── VORLIEGENDER TEXT

# Fragen zu "Pimp my Picture"



## dumpa (18. August 2006)

Hallo!

Vielleicht kennt der eine oder andere die Seite "pimpmypicture.com" - mich würde interessieren, ob es für sowas auch "fertige" PS-Plugins gibt?

Mich interessieren diese Warhol-Version (grün, gelb, etc.) und die Variante oben in der Mitte mit dem Herz und der Bleistifzeichnung. 

Wäre nett, wenn mir da jemand einen Tip geben könnte, wie man sowas am besten hinbekommt.


----------



## Leola13 (18. August 2006)

Hai,

zu Warhol gibt es hier im Forum einige Sachen zu finden.;-] 

Hier ein Link zu einem "Fremdprogramm.

und hier gibt es eine Aktion für PS zum Download.

Ciao Stefan


----------



## Iceripper (18. August 2006)

Hi,

ein Plugin das die von dir gewünschten Effekte erzielt ist mir leider unbekannt
(Bitte korrigiere mich jemand falls ich falsch liege).

Da ich leider gleich los muss schreibe ich erstmal nur für einen Effekt eine Antwort:

Bei der Bleistift zeichnung kannst du mal versuchen das Szenario zu photografieren
(Tisch, Block, Bleistift), das eigentliche Bild freistellen, sofern du das brauchst.

────
── VORLIEGENDE DATENSÄTZE

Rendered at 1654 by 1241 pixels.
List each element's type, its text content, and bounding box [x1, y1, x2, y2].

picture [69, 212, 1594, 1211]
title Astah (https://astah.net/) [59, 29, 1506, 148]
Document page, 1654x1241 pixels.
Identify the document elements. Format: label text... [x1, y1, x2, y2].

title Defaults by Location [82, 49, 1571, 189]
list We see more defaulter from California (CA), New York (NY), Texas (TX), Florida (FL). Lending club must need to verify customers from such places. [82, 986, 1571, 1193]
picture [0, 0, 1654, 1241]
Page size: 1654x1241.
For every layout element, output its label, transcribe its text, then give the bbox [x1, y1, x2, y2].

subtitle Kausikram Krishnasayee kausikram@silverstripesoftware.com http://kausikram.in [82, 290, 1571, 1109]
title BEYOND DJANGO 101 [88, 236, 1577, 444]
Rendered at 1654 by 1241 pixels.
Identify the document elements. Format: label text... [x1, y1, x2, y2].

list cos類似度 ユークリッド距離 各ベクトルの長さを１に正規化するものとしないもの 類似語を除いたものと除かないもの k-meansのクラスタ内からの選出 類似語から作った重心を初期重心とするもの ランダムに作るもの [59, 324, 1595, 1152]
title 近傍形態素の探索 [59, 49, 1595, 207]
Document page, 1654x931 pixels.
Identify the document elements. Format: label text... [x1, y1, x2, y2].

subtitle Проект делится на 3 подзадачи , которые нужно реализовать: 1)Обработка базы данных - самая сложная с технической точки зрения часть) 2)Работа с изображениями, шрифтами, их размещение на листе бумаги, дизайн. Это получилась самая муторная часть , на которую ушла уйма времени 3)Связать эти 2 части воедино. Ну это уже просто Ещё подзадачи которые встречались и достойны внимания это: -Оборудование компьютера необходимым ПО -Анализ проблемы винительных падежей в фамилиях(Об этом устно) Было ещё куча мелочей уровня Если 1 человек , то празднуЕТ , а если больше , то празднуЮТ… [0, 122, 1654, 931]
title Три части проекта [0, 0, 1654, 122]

────

- _AUFGABENSTELLUNG_:
1. Schreibe die Zeilen der Datensätze genau ab, vom Anfang der Datensätze bis einschließlich der Zeile mit „title Astah (https://astah.net/)“.
2. Setze den Forumsthread zu „Pimp my Picture“ nach seinem letzten Satz fort.

- _LÖSUNGEN_:
1.
Rendered at 1654 by 1241 pixels.
List each element's type, its text content, and bounding box [x1, y1, x2, y2].

picture [69, 212, 1594, 1211]
title Astah (https://astah.net/) [59, 29, 1506, 148]

2.
Dann (gegebenfalls in Graustufen Arbeiten/ oder Sättigung rausnehmen) und mit diversen kunstfiltern bearbeiten.
Das Ergebniss einfach mal als neue Ebene auf das Bild des Blocks kopieren.
So könnte es gehn, musst wahrscheinlich mit den Filtereinstellungen etwas rumspielen...

Wenn du nur das Blatt Papier möchtest, kannst du auch natürlich einfach nur eine DIN A 4 Seite abscannen.

So jetzt muss ich dann auch wieder los....

Greetz Andy


----------



## dumpa (18. August 2006)

Vielen Dank für die Antworten und die schnelle Reaktion!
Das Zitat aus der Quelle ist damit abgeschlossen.